• [Provided data]:
- Opening Delimiter -

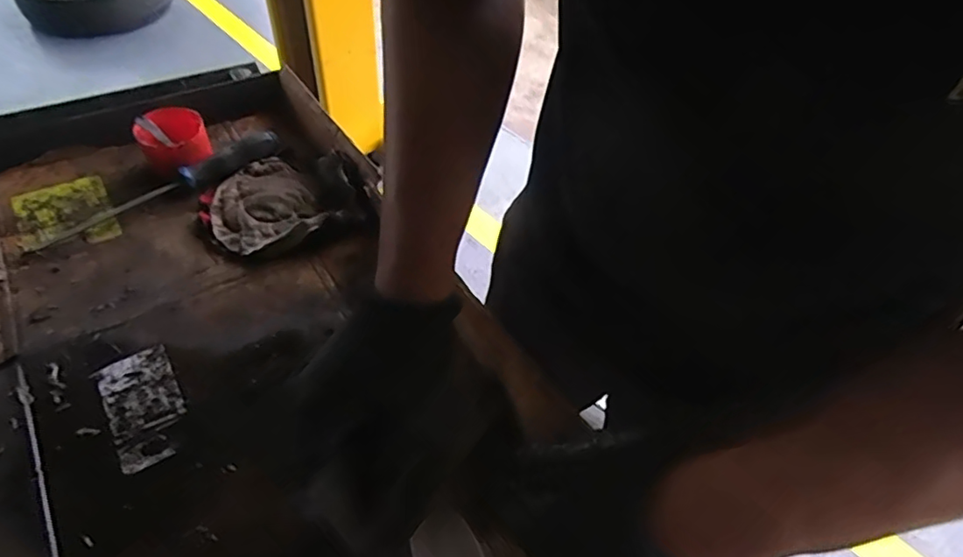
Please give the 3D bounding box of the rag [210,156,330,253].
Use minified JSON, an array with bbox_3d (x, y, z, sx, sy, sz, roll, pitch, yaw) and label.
[{"bbox_3d":[-0.220,-0.075,0.555,0.095,0.026,0.133,-25,54,-25],"label":"rag"}]

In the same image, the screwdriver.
[{"bbox_3d":[-0.322,-0.096,0.565,0.246,0.029,0.029,-31,57,-29],"label":"screwdriver"}]

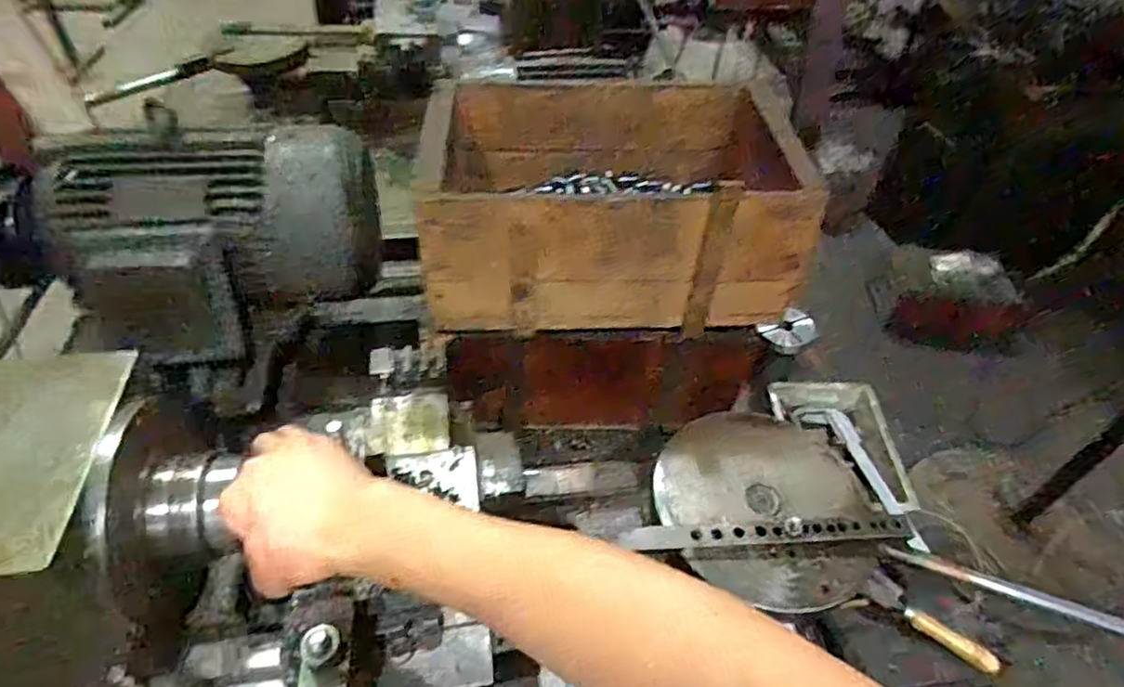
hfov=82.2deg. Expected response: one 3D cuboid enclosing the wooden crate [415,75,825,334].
[{"bbox_3d":[0.043,-0.150,0.670,0.335,0.148,0.247,0,45,-5],"label":"wooden crate"}]

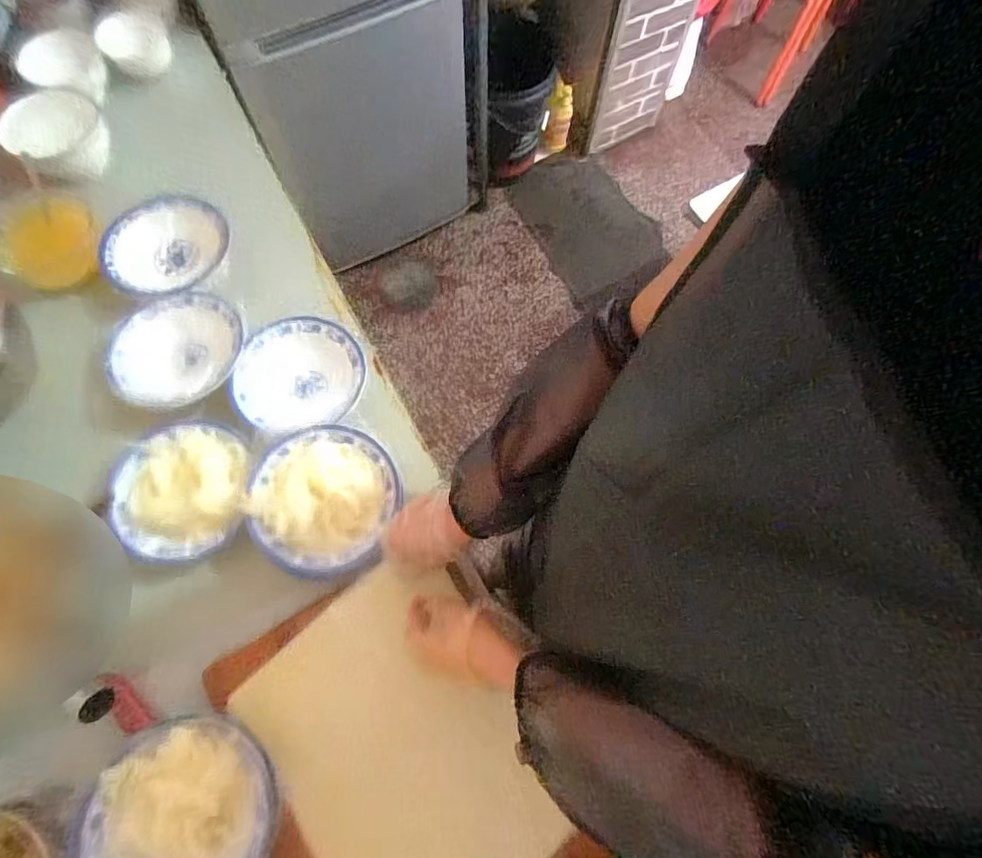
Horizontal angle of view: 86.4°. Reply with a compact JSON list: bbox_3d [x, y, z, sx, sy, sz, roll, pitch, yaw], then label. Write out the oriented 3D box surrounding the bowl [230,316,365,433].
[{"bbox_3d":[-0.249,-0.067,0.690,0.168,0.058,0.163,1,71,-2],"label":"bowl"}]

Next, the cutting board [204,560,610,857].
[{"bbox_3d":[-0.094,0.348,0.535,0.267,0.029,0.381,-28,74,-11],"label":"cutting board"}]

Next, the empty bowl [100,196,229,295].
[{"bbox_3d":[-0.476,-0.264,0.769,0.178,0.058,0.168,1,71,-2],"label":"empty bowl"}]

- Closing Delimiter -

• [Your task]:
Repeat the data above word for word, without pictures.

• [Your response]:
Please give the 3D bounding box of the rag [210,156,330,253].
Use minified JSON, an array with bbox_3d (x, y, z, sx, sy, sz, roll, pitch, yaw) and label.
[{"bbox_3d":[-0.220,-0.075,0.555,0.095,0.026,0.133,-25,54,-25],"label":"rag"}]

In the same image, the screwdriver.
[{"bbox_3d":[-0.322,-0.096,0.565,0.246,0.029,0.029,-31,57,-29],"label":"screwdriver"}]

hfov=82.2deg. Expected response: one 3D cuboid enclosing the wooden crate [415,75,825,334].
[{"bbox_3d":[0.043,-0.150,0.670,0.335,0.148,0.247,0,45,-5],"label":"wooden crate"}]

Horizontal angle of view: 86.4°. Reply with a compact JSON list: bbox_3d [x, y, z, sx, sy, sz, roll, pitch, yaw], then label. Write out the oriented 3D box surrounding the bowl [230,316,365,433].
[{"bbox_3d":[-0.249,-0.067,0.690,0.168,0.058,0.163,1,71,-2],"label":"bowl"}]

Next, the cutting board [204,560,610,857].
[{"bbox_3d":[-0.094,0.348,0.535,0.267,0.029,0.381,-28,74,-11],"label":"cutting board"}]

Next, the empty bowl [100,196,229,295].
[{"bbox_3d":[-0.476,-0.264,0.769,0.178,0.058,0.168,1,71,-2],"label":"empty bowl"}]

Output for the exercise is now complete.